Memories of Hemel Hempstead
By Eleanor Halstead
We came to Leverstock Green in 1973 after living in Central and South Africa for 20 years.
With hindsight, it was not a particularly good time to be resettling in the U.K. industrial disputes and very uncertain delivery dates for our furniture. We had to furnish the house from top to bottom and we had to wait for many weeks for some of the furniture, only the beds and carpets arrived on time.
For most of the next year, my daughter and I had the house to ourselves, my husband was back in Johannesburg working out his contract. My two boys were at school in Cumbria and came back for the holidays, although our house was in Leverstock Green, it was just into the St. Albans District, so our dustmen came from there, and we had to vote there. I to know my neighbours very well, but on the whole found people in the village not particularly friendly, what a difference we found when we moved to Bovingdon 6 years later.

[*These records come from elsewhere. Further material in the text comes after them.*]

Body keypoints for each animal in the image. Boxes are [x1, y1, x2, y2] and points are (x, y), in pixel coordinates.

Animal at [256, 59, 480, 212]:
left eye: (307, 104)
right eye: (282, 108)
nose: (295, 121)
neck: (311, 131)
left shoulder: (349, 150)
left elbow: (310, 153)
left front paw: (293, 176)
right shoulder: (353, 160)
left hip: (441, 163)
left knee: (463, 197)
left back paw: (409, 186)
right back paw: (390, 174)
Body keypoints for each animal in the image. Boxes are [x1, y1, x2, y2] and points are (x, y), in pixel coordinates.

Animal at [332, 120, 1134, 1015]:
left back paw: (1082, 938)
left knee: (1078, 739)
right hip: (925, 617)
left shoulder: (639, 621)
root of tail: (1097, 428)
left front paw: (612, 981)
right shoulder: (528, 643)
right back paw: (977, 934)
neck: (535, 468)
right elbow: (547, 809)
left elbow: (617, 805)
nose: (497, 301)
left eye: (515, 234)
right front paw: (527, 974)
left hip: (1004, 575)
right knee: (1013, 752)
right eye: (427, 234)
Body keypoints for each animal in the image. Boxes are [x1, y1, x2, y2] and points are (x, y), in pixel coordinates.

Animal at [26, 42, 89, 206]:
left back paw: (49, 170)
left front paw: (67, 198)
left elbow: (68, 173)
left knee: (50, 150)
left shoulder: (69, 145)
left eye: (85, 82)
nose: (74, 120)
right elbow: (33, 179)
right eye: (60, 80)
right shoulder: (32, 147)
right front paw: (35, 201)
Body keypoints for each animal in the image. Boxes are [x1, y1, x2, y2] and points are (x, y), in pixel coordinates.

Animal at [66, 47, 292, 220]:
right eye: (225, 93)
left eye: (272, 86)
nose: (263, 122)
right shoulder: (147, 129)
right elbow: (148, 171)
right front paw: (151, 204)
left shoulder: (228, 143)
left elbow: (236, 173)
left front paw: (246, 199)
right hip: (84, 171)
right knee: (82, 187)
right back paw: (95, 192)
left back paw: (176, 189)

There was a good Church of England Primary School in Pancake Lane, but within 10 years half the playground had been sold and some executive houses were built on the site. Later on the school itself was closed and more homes built. This was all to the dismay of the parents, whose children had to be relocated to the school in Green Lane.
Along Westwick Lane, there was a cottage (and still is) called King Charles Cottage, but I was told that the house does not date back as far back as that in English History.

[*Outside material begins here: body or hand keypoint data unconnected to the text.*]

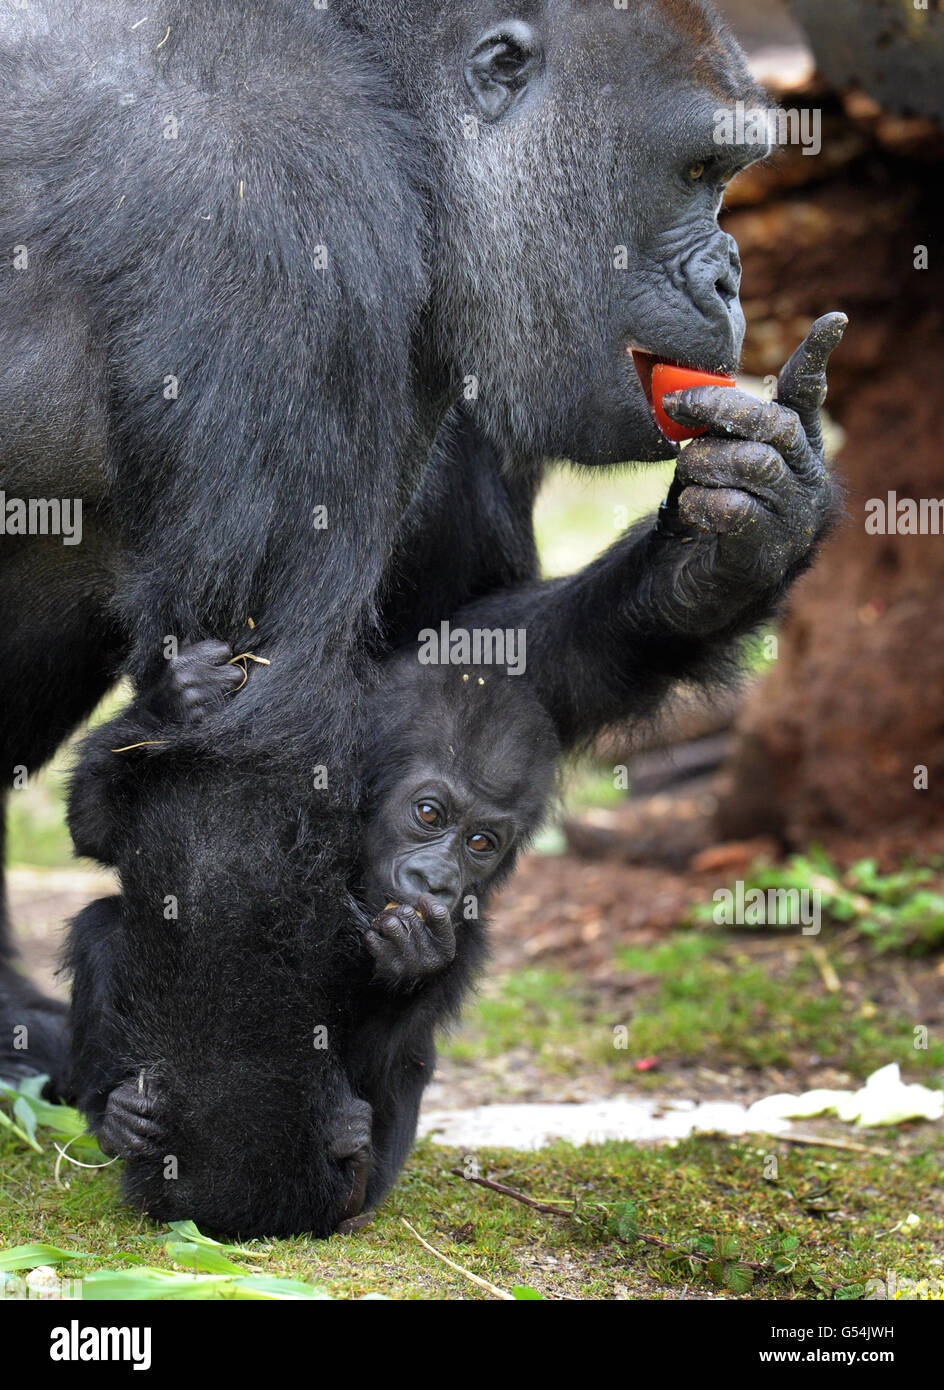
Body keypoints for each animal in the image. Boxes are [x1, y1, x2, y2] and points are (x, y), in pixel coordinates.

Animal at [68, 636, 561, 1223]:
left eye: (481, 843)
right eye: (428, 813)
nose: (437, 881)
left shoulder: (468, 931)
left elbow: (388, 1051)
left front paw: (411, 960)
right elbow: (99, 831)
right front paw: (175, 700)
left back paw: (353, 1182)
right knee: (102, 924)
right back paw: (116, 1118)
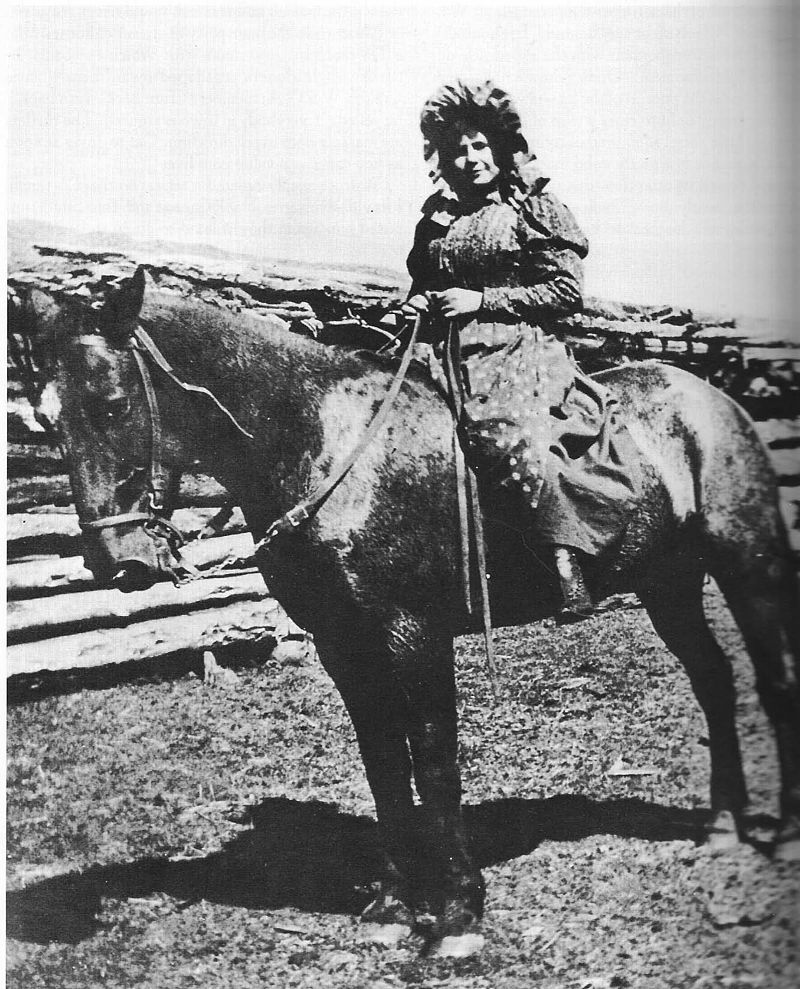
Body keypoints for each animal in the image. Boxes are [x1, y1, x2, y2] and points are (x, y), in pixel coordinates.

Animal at [18, 266, 800, 952]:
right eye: (48, 419)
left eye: (113, 405)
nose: (119, 563)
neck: (326, 446)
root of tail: (710, 399)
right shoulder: (344, 642)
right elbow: (384, 765)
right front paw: (393, 905)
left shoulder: (413, 634)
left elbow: (433, 759)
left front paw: (457, 913)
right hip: (669, 585)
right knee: (715, 680)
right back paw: (723, 824)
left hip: (749, 568)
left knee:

In Hemel, the pedestrian bridge spanned the Marlowes, between Sainsburys and Tesco to TimothyWhites across the road from there,
W.H. Smiths further down on the corner of Selden Hill. The B.P. building was situated across Marlowes but did not seem to be in a very healthy state.
Moor End Roundabout
I remember the morning the magic roundabout was opened to traffic, huge queues on every approach road; it took us over an hour to drive from Leverstock Green to the railway station.
In Leverstock Green, along the St. Albans Road there is a tiny building, which is situated in the garden of a modern house. It must be the oldest building in the neighbourhood, but I cannot remember if it was a pub or a cottage. There was brick making in the area, hence Tile Kiln Lane, however, this is as far as my knowledge of Leverstock Green goes.